#### [WHAT THE TASK ASKS]
Can you print the part of the airway microbiota text that starts with "The lower airway" and goes on through "rather invasive process.", word for word?

#### [READING TEXT]

######

The lower airway microbiota forms within the first 2 months of a baby’s life, and important factors that influence its composition are the gestational age at birth and, in premature babies, the delivery mode. These are the conclusions of a study carried out by Céline Pattaroni and her colleagues at Lausanne University Hospital, Switzerland, and Monash University, Australia. The results were detailed in the journal Cell Host & Microbe.
Most of our body, including the nasal cavity, trachea, bronchi and lungs, is covered in microbes that influence the immune system and affect health and disease. But how the airway microbiota develops remains unclear, mainly because sampling the trachea, bronchi and lungs is a rather invasive process.
To address this question, the researchers analyzed tracheal aspirates from 45 healthy children aged 1 day to 1 year who were intubated for surgery or respiratory support.
Airway microbiota develops within 7 weeks after birth
By 24 hours after birth, the researchers started to detect in tracheal aspirates a significant number of microbes, which tended to cluster in 3 microbiota groups. Two groups were dominated either by Staphylococcus or Ureaplasma, whereas the third was more mixed and included Streptococcus, Neisseria, Prevotella, Porphyromonas, Veillonella, and Fusobacterium.

######

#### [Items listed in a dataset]
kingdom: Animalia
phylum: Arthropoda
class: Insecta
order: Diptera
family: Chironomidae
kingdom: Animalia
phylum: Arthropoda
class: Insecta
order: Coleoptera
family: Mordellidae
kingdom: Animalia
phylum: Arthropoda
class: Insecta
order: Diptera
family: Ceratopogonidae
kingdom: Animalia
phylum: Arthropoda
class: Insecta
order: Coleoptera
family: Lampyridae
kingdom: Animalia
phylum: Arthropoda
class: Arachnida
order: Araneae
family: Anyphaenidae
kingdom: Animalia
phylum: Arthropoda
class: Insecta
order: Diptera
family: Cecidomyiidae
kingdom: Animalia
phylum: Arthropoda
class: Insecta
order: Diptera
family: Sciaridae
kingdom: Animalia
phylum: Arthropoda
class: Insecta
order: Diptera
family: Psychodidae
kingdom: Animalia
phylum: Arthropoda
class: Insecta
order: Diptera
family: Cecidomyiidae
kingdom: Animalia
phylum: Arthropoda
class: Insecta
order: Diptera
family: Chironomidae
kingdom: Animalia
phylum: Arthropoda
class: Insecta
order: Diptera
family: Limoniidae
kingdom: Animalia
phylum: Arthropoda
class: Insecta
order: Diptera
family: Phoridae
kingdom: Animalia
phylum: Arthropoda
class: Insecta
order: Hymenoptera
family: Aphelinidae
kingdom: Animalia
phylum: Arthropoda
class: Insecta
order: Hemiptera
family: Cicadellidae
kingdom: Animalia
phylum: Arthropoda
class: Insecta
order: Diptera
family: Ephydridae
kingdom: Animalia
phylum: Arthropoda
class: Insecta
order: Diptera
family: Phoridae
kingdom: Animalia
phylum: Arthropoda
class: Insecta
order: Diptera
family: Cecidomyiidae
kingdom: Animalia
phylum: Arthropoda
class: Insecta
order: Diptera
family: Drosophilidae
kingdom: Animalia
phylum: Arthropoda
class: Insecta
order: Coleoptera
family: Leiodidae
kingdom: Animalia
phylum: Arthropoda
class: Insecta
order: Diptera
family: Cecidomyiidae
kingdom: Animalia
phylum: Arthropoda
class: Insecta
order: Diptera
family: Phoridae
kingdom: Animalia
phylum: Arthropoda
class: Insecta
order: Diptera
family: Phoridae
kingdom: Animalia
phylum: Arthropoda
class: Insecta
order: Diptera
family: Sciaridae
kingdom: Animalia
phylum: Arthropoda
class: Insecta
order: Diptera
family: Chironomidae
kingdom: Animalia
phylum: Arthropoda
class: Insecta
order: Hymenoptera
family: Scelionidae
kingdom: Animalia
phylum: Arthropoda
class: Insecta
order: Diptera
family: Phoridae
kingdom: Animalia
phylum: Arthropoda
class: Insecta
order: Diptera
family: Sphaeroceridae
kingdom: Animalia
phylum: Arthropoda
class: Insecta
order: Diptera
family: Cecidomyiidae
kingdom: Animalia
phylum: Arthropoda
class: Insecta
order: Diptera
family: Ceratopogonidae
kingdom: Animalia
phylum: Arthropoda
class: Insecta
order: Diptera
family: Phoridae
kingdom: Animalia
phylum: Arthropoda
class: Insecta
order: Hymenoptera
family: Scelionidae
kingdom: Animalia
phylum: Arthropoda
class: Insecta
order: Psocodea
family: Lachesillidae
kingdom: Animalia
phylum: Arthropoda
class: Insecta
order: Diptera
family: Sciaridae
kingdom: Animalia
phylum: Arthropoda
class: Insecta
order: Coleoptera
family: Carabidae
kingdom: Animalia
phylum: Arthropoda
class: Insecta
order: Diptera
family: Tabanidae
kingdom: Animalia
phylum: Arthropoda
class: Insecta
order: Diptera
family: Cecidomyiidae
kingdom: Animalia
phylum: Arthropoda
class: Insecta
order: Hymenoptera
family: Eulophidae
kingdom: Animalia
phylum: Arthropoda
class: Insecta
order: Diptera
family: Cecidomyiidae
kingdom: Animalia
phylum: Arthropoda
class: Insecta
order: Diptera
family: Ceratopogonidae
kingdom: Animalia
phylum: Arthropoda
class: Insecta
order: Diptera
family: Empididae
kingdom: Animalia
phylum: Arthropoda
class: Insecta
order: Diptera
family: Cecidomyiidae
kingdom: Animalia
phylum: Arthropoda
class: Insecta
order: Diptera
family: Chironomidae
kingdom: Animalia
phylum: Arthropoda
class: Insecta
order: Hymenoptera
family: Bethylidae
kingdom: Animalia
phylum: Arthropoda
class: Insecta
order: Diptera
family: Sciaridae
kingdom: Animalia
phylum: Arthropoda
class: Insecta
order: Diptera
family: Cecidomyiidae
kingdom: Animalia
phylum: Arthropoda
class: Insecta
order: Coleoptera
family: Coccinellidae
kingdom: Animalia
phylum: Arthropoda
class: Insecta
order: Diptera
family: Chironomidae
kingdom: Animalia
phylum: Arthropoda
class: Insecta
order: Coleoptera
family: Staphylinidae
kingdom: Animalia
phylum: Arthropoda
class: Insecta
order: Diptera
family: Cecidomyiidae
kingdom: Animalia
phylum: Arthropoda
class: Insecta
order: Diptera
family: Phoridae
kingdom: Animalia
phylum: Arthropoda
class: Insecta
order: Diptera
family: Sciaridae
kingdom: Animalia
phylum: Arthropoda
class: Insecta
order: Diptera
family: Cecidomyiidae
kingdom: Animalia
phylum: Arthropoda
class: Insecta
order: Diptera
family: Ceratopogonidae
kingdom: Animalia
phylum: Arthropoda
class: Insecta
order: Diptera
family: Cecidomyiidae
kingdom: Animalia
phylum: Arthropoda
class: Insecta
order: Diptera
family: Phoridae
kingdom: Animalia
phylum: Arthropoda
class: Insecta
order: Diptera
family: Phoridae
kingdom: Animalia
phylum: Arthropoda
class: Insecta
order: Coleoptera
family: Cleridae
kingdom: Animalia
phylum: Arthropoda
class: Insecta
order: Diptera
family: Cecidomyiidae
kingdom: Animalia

######

#### [SOLVED EXERCISE]
The lower airway microbiota forms within the first 2 months of a baby’s life, and important factors that influence its composition are the gestational age at birth and, in premature babies, the delivery mode. These are the conclusions of a study carried out by Céline Pattaroni and her colleagues at Lausanne University Hospital, Switzerland, and Monash University, Australia. The results were detailed in the journal Cell Host & Microbe.
Most of our body, including the nasal cavity, trachea, bronchi and lungs, is covered in microbes that influence the immune system and affect health and disease. But how the airway microbiota develops remains unclear, mainly because sampling the trachea, bronchi and lungs is a rather invasive process.